Тот тип школы, который я проповедую, это совершенно другое. Понятие этой школы берет свое начало со времен древних греков. Тогда некоторые свободные от работы люди встречались, выпивали, говорили, обсуждали что-то и пытались понять смысл этих слов. Пытались понять соотношение между словами и реальной жизнью. Они сами себя все время обо всем спрашивали, как будто видели это в первый раз. Они хотели понять самую суть. Я не хочу сейчас подробно говорить о греческой школе, но это именно то, как я понимаю школу.

Мне нужны другие люди, которые, возможно, имеют потребность во мне и уже с этого момента возникает общее видение. У нас может возникнуть потребность учиться вместе, тренироваться вместе и вместе танцевать. Когда в истории нашего сообщества произошло разделение, некоторое сотрудничество все же продолжалось: я продолжаю работать с братом, но также я веду свою школу, в которой танец — это база.

Учебный материал:

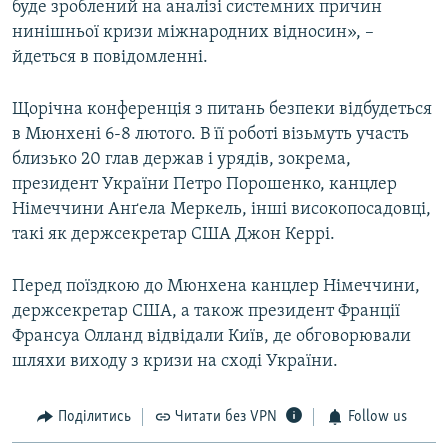
буде зроблений на аналізі системних причин
нинішньої кризи міжнародних відносин», –
йдеться в повідомленні.
Щорічна конференція з питань безпеки відбудеться
в Мюнхені 6-8 лютого. В її роботі візьмуть участь
близько 20 глав держав і урядів, зокрема,
президент України Петро Порошенко, канцлер
Німеччини Анґела Меркель, інші високопосадовці,
такі як держсекретар США Джон Керрі.
Перед поїздкою до Мюнхена канцлер Німеччини,
держсекретар США, а також президент Франції
Франсуа Олланд відвідали Київ, де обговорювали
шляхи виходу з кризи на сході України.
Поділитись
Читати без VPN
Follow us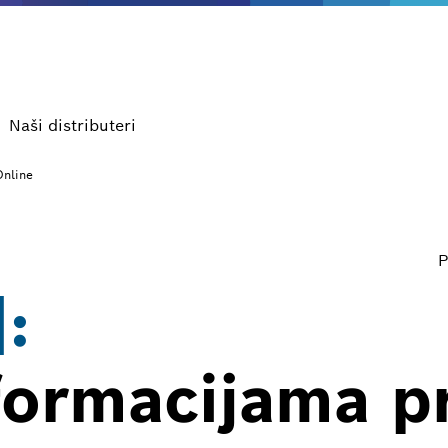
Naši distributeri
Online
P
:
formacijama p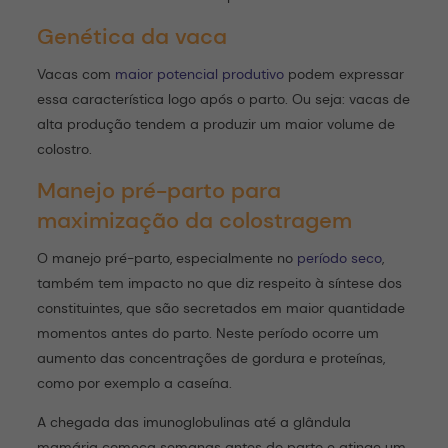
Genética da vaca
Vacas com
maior potencial produtivo
podem expressar
essa característica logo após o parto. Ou seja: vacas de
alta produção tendem a produzir um maior volume de
colostro.
Manejo pré-parto para
maximização da colostragem
O manejo pré-parto, especialmente no
período seco
,
também tem impacto no que diz respeito à síntese dos
constituintes, que são secretados em maior quantidade
momentos antes do parto. Neste período ocorre um
aumento das concentrações de gordura e proteínas,
como por exemplo a caseína.
A chegada das imunoglobulinas até a glândula
mamária começa semanas antes do parto e atinge um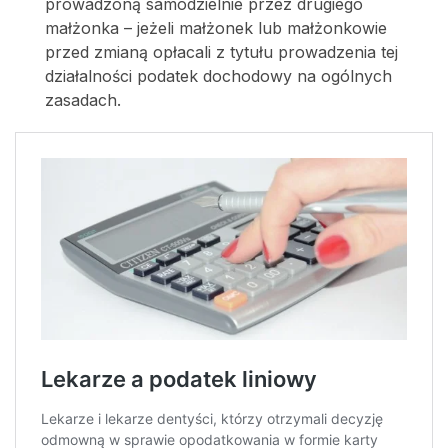
prowadzoną samodzielnie przez drugiego
małżonka – jeżeli małżonek lub małżonkowie
przed zmianą opłacali z tytułu prowadzenia tej
działalności podatek dochodowy na ogólnych
zasadach.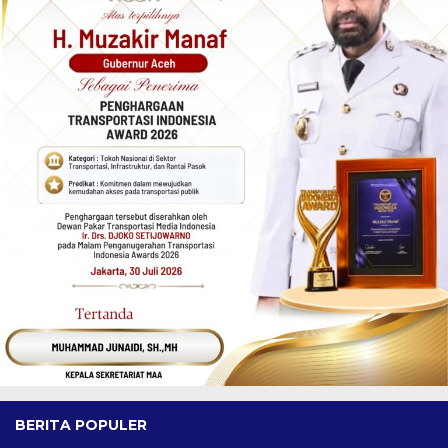
BERITA POPULER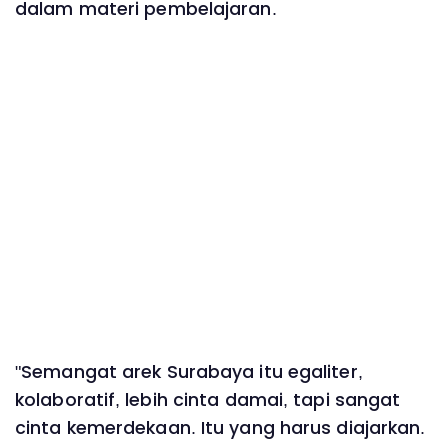
dalam materi pembelajaran.
‎"Semangat arek Surabaya itu egaliter,
kolaboratif, lebih cinta damai, tapi sangat
cinta kemerdekaan. Itu yang harus diajarkan.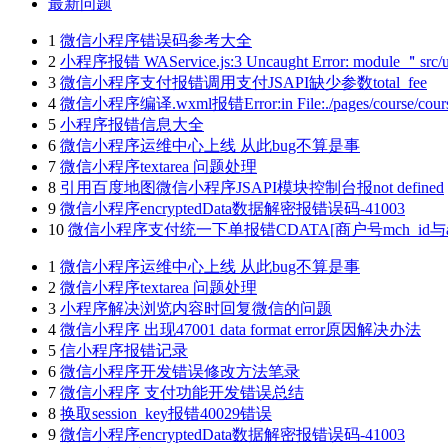
最新问题
1
微信小程序错误码参考大全
2
小程序报错 WAService.js:3 Uncaught Error: module ＂src/utils/
3
微信小程序支付报错调用支付JSAPI缺少参数total_fee
4
微信小程序编译.wxml报错Error:in File:./pages/course/cour
5
小程序报错信息大全
6
微信小程序运维中心上线 从此bug不算是事
7
微信小程序textarea 问题处理
8
引用百度地图微信小程序JSAPI模块控制台报not defined
9
微信小程序encryptedData数据解密报错误码-41003
10
微信小程序支付统一下单报错CDATA[商户号mch_id与a
1
微信小程序运维中心上线 从此bug不算是事
2
微信小程序textarea 问题处理
3
小程序解决浏览内容时回复微信的问题
4
微信小程序 出现47001 data format error原因解决办法
5
信小程序报错记录
6
微信小程序开发错误修改方法笔录
7
微信小程序 支付功能开发错误总结
8
换取session_key报错40029错误
9
微信小程序encryptedData数据解密报错误码-41003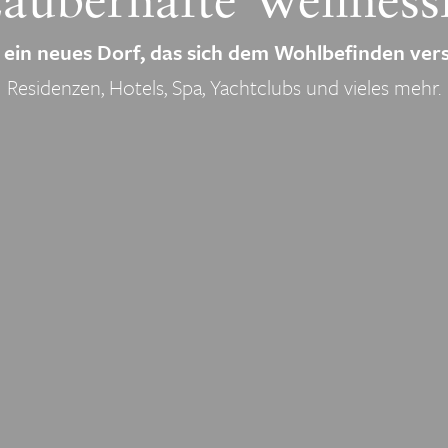
auberhafte
Wellness
 ein neues Dorf, das sich dem Wohlbefinden ver
Residenzen, Hotels, Spa, Yachtclubs und vieles mehr.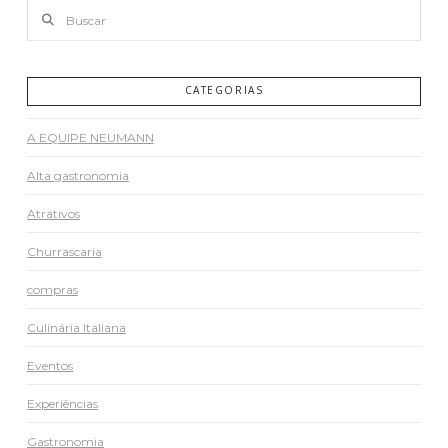
Buscar
CATEGORIAS
A EQUIPE NEUMANN
Alta gastronomia
Atrativos
Churrascaria
compras
Culinária Italiana
Eventos
Experiências
Gastronomia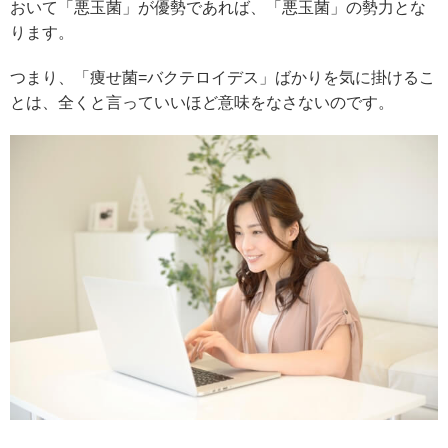
おいて「悪玉菌」が優勢であれば、「悪玉菌」の勢力とな
ります。
つまり、「痩せ菌=バクテロイデス」ばかりを気に掛けるこ
とは、全くと言っていいほど意味をなさないのです。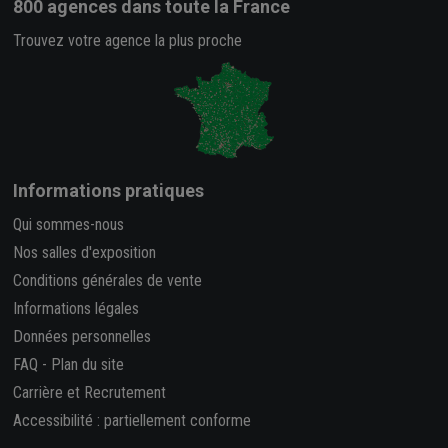
800 agences
dans toute la France
Trouvez votre agence la plus proche
Informations pratiques
Qui sommes-nous
Nos salles d'exposition
Conditions générales de vente
Informations légales
Données personnelles
FAQ
-
Plan du site
Carrière et Recrutement
Accessibilité : partiellement conforme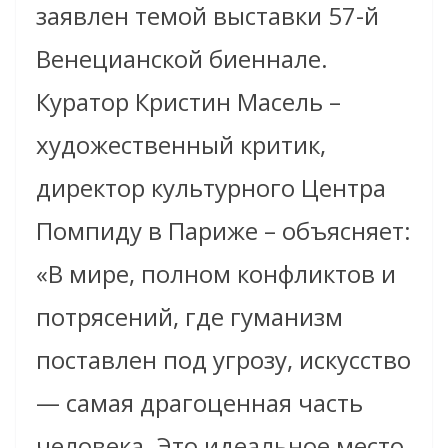
заявлен темой выставки 57-й
Венецианской биеннале.
Куратор Кристин Масель –
художественный критик,
директор культурного Центра
Помпиду в Париже – объясняет:
«В мире, полном конфликтов и
потрясений, где гуманизм
поставлен под угрозу, искусство
— самая драгоценная часть
человека. Это идеальное место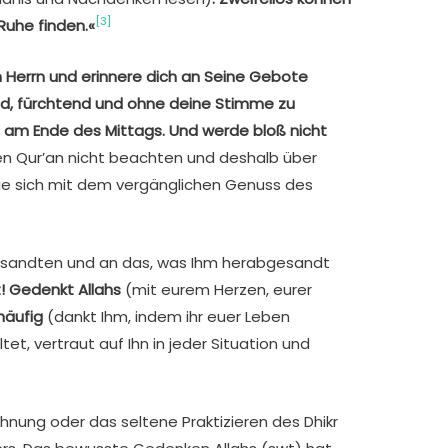
[3]
Ruhe finden.«
 Herrn und erinnere dich an Seine Gebote
hend, fürchtend und ohne deine Stimme zu
 am Ende des Mittags. Und werde bloß nicht
en Qur’an nicht beachten und deshalb über
 sie sich mit dem vergänglichen Genuss des
Gesandten und an das, was Ihm herabgesandt
! Gedenkt Allahs
(mit eurem Herzen, eurer
häufig
(dankt Ihm, indem ihr euer Leben
t, vertraut auf Ihn in jeder Situation und
nung oder das seltene Praktizieren des Dhikr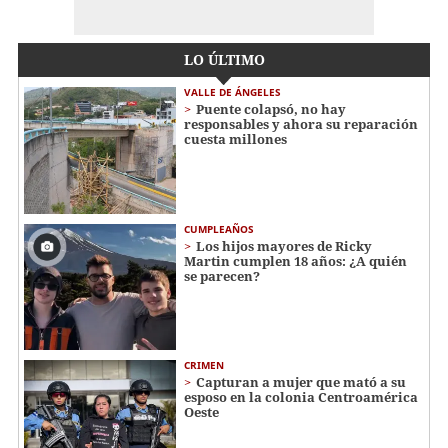
LO ÚLTIMO
VALLE DE ÁNGELES
Puente colapsó, no hay
responsables y ahora su reparación
cuesta millones
CUMPLEAÑOS
Los hijos mayores de Ricky
Martin cumplen 18 años: ¿A quién
se parecen?
CRIMEN
Capturan a mujer que mató a su
esposo en la colonia Centroamérica
Oeste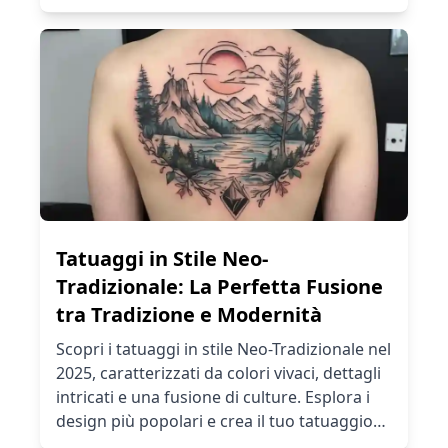
ispirati alla mitologia norrena, alla natura e
alla cultura vichinga. Usa il nostro
generatore AI per creare il tuo tatuaggio
norreno personalizzato oggi stesso!
Tatuaggi in Stile Neo-
Tradizionale: La Perfetta Fusione
tra Tradizione e Modernità
Scopri i tatuaggi in stile Neo-Tradizionale nel
2025, caratterizzati da colori vivaci, dettagli
intricati e una fusione di culture. Esplora i
design più popolari e crea il tuo tatuaggio
unico con il nostro AI Tattoo Generator!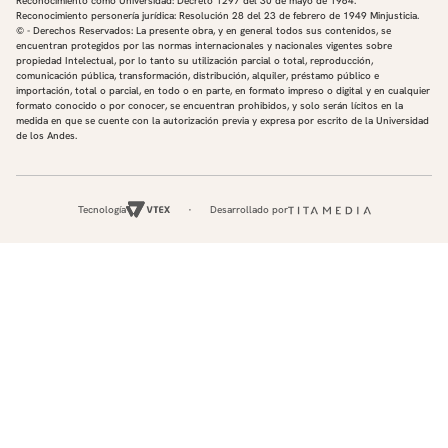
Reconocimiento como Universidad: Decreto 1297 del 30 de mayo de 1964.
Reconocimiento personería jurídica: Resolución 28 del 23 de febrero de 1949 Minjusticia.
© - Derechos Reservados: La presente obra, y en general todos sus contenidos, se
encuentran protegidos por las normas internacionales y nacionales vigentes sobre
propiedad Intelectual, por lo tanto su utilización parcial o total, reproducción,
comunicación pública, transformación, distribución, alquiler, préstamo público e
importación, total o parcial, en todo o en parte, en formato impreso o digital y en cualquier
formato conocido o por conocer, se encuentran prohibidos, y solo serán lícitos en la
medida en que se cuente con la autorización previa y expresa por escrito de la Universidad
de los Andes.
Tecnología
Desarrollado por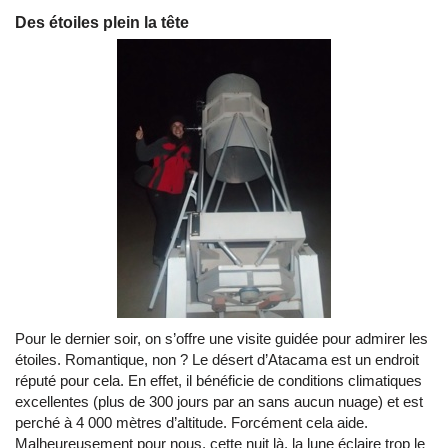
Des étoiles plein la tête
Pour le dernier soir, on s’offre une visite guidée pour admirer les
étoiles. Romantique, non ? Le désert d’Atacama est un endroit
réputé pour cela. En effet, il bénéficie de conditions climatiques
excellentes (plus de 300 jours par an sans aucun nuage) et est
perché à 4 000 mètres d’altitude. Forcément cela aide.
Malheureusement pour nous, cette nuit là, la lune éclaire trop le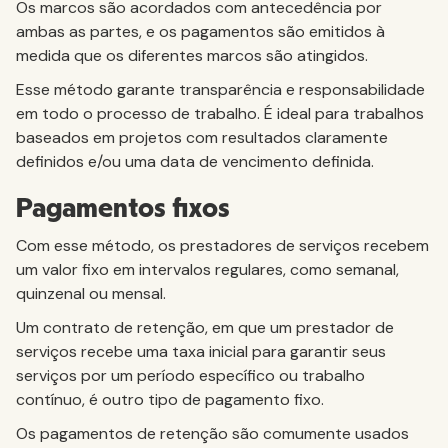
Os marcos são acordados com antecedência por
ambas as partes, e os pagamentos são emitidos à
medida que os diferentes marcos são atingidos.
Esse método garante transparência e responsabilidade
em todo o processo de trabalho. É ideal para trabalhos
baseados em projetos com resultados claramente
definidos e/ou uma data de vencimento definida.
Pagamentos fixos
Com esse método, os prestadores de serviços recebem
um valor fixo em intervalos regulares, como semanal,
quinzenal ou mensal.
Um contrato de retenção, em que um prestador de
serviços recebe uma taxa inicial para garantir seus
serviços por um período específico ou trabalho
contínuo, é outro tipo de pagamento fixo.
Os pagamentos de retenção são comumente usados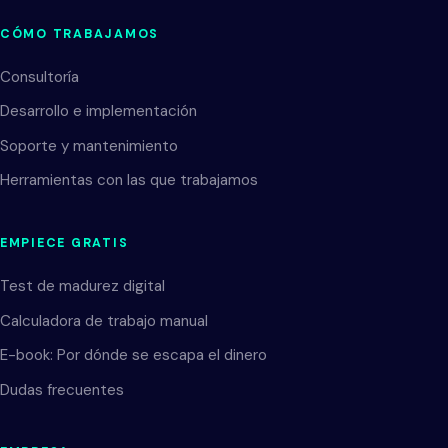
CÓMO TRABAJAMOS
Consultoría
Desarrollo e implementación
Soporte y mantenimiento
Herramientas con las que trabajamos
EMPIECE GRATIS
Test de madurez digital
Calculadora de trabajo manual
E-book: Por dónde se escapa el dinero
Dudas frecuentes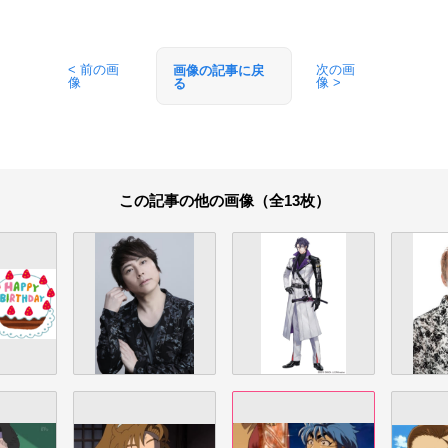
< 前の画
次の画
画像の記事に戻
像
像 >
る
この記事の他の画像（全13枚）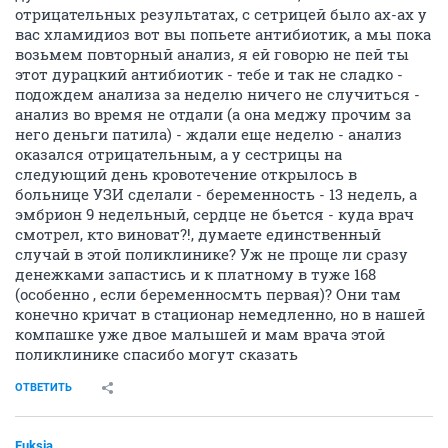
отрицательных результатах, с сетрицей было ах-ах у
вас хламидиоз вот вы попьете антибиотик, а мы пока
возьмем повторный анализ, я ей говорю не пей ты
этот дурацкий антибиотик - тебе и так не сладко -
подождем анализа за неделю ничего не случиться -
анализ во время не отдали (а она меджу прочим за
него деньги патила) - ждали еще неделю - анализ
оказался отрицательным, а у сестрицы на
следующий день кровотечение открылось в
больнице УЗИ сделали - беременность - 13 недель, а
эмбрион 9 недельный, сердце не бьется - куда врач
смотрел, кто виноват?!, думаете единственный
случай в этой поликлинике? Уж не проще ли сразу
денежками запастись и к платному в туже 168
(особенно , если беременносмть первая)? Они там
конечно кричат в стационар немедленно, но в нашей
компашке уже двое малышей и мам врача этой
поликлинике спасибо могут сказать
ОТВЕТИТЬ
Fuksia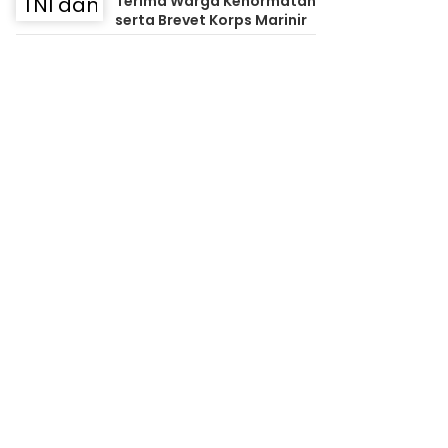
Terima Warga Kehormatan
serta Brevet Korps Marinir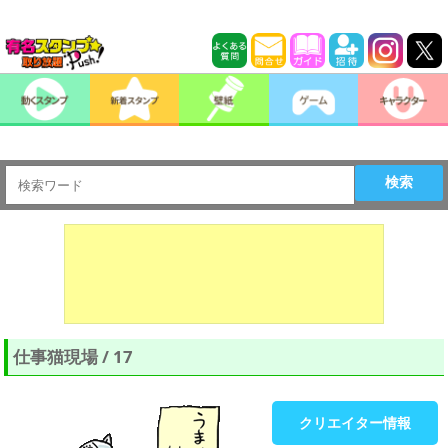
検索
仕事猫現場 / 17
クリエイター情報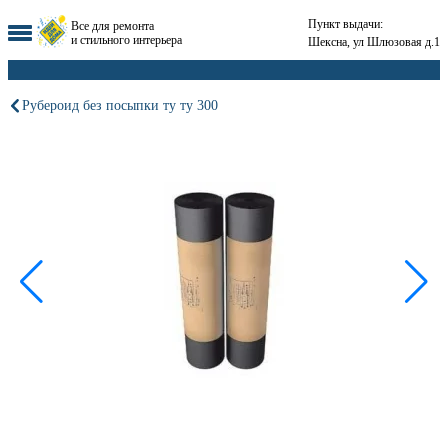
Пункт выдачи:
Все для ремонта
и стильного интерьера
Шексна, ул Шлюзовая д.1
Рубероид без посыпки ту ту 300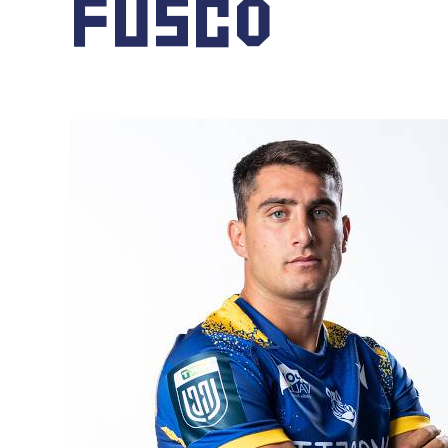
FUSCO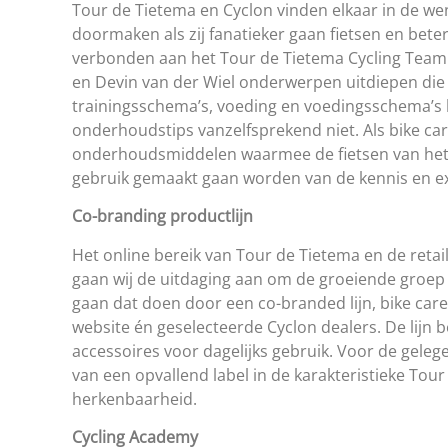
Tour de Tietema en Cyclon vinden elkaar in de wens
doormaken als zij fanatieker gaan fietsen en bete
verbonden aan het Tour de Tietema Cycling Team.
en Devin van der Wiel onderwerpen uitdiepen die 
trainingsschema’s, voeding en voedingsschema’s 
onderhoudstips vanzelfsprekend niet. Als bike car
onderhoudsmiddelen waarmee de fietsen van het 
gebruik gemaakt gaan worden van de kennis en ex
Co-branding productlijn
Het online bereik van Tour de Tietema en de reta
gaan wij de uitdaging aan om de groeiende groep f
gaan dat doen door een co-branded lijn, bike car
website én geselecteerde Cyclon dealers. De lijn
accessoires voor dagelijks gebruik. Voor de gele
van een opvallend label in de karakteristieke Tour
herkenbaarheid.
Cycling Academy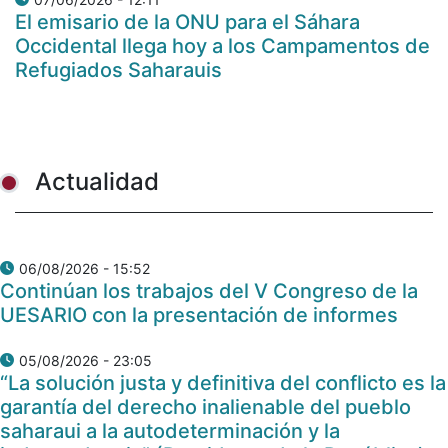
El emisario de la ONU para el Sáhara
Occidental llega hoy a los Campamentos de
Refugiados Saharauis
Actualidad
06/08/2026 - 15:52
Continúan los trabajos del V Congreso de la
UESARIO con la presentación de informes
05/08/2026 - 23:05
“La solución justa y definitiva del conflicto es la
garantía del derecho inalienable del pueblo
saharaui a la autodeterminación y la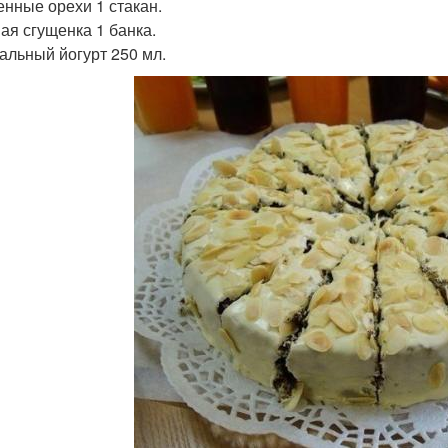
нные орехи 1 стакан.
ая сгущенка 1 банка.
альный йогурт 250 мл.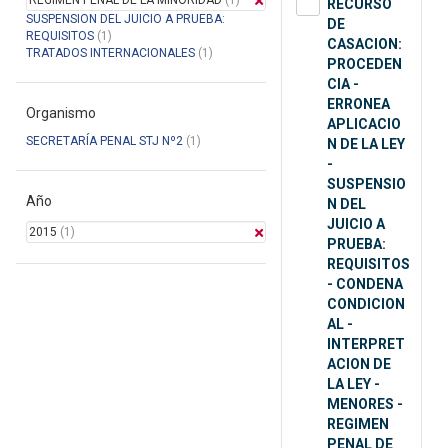
REGIMEN PENAL DE LA MINORIDAD
(1)
RECURSO
SUSPENSION DEL JUICIO A PRUEBA:
DE
REQUISITOS
(1)
CASACION:
TRATADOS INTERNACIONALES
(1)
PROCEDEN
CIA -
ERRONEA
Organismo
APLICACIO
SECRETARÍA PENAL STJ Nº2
(1)
N DE LA LEY
-
SUSPENSIO
Año
N DEL
JUICIO A
2015
(1)
PRUEBA:
REQUISITOS
- CONDENA
CONDICION
AL -
INTERPRET
ACION DE
LA LEY -
MENORES -
REGIMEN
PENAL DE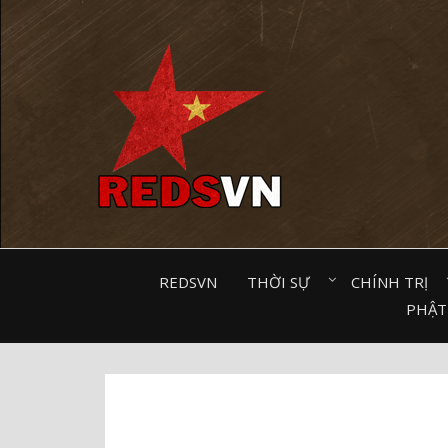
Kênh chia sẻ tri thức cộng đồng
REDSVN
THỜI SỰ⠀
CHÍNH TRỊ⠀
PHẬT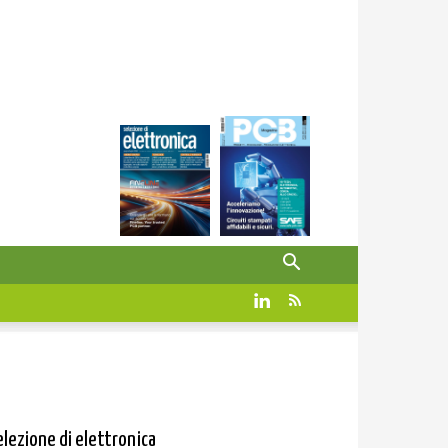
elezione di elettronica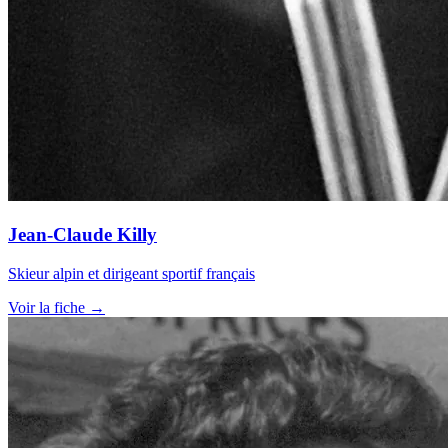
Jean-Claude Killy
Skieur alpin et dirigeant sportif français
Voir la fiche →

Вопросы для разбора:
**A)** Согласно отрывку о школе, со времен кого берет начало понятие этой школы?
**B)** Сверьте с отрывком о школе три утверждения и для каждого ответьте «да» или «нет», приведя решающие слова отрывка: (i) древние греки, встречаясь, выпивали и что-то обсуждали; (ii) после разделения в истории сообщества всякое сотрудничество прекратилось; (iii) в школе, о которой идет речь, базой служит танец.
**C)** Напишите продолжение отрывка о школе и танце, начиная сразу после его последнего предложения.
Записи взяты из другого источника.

Ответы по заданиям:
**A)** Со времен древних греков.

**B)**
(i) Да: «встречались, выпивали, говорили, обсуждали что-то».
(ii) Нет: «некоторое сотрудничество все же продолжалось».
(iii) Да: «в которой танец — это база».

**C)**
Москве я предложила фрагмент этой школы, к которой этот танец имеет непосредственное отношение. Москва — это последний этап моего школообучающего, основанного на танце, маршрута. Я спроектировала его, начиная с Афин, где, как известно, были сформированы такие танцовщики, как Айседора Дункан и Раймонд Дункан, которых Греция неизменно притягивала. Потом у меня были Биеннале в Венеции, затем Тегеран, фестиваль Тегеранского Университета, и Бейрут. Москва — последняя остановка в этом маршруте.
—  Для нас это большая честь. Клаудия, по какому принципу Вы отбирали участников перформанса?
—  Что касается моей базовой в школе в Чезене, там никакого отбора нет. Приходят те, кто хочет. Что касается школ в городах, о которых мы говорим, подготовка участников была необходима, так как у нас было мало времени. Речь идет о людях, которые очень хорошо обучены и могут сразу это продемонстрировать. Чтобы сделать этот танец, необходимо хорошее чувство ритма. Люди, которых мы отбирали, очень хорошо им владели.
—  Вчера перед началом перформанса Вы сказали, что он основан на ритмах Древней Греции. Насколько Вы давали свободу вашим участникам и что было обязательным для них требованием?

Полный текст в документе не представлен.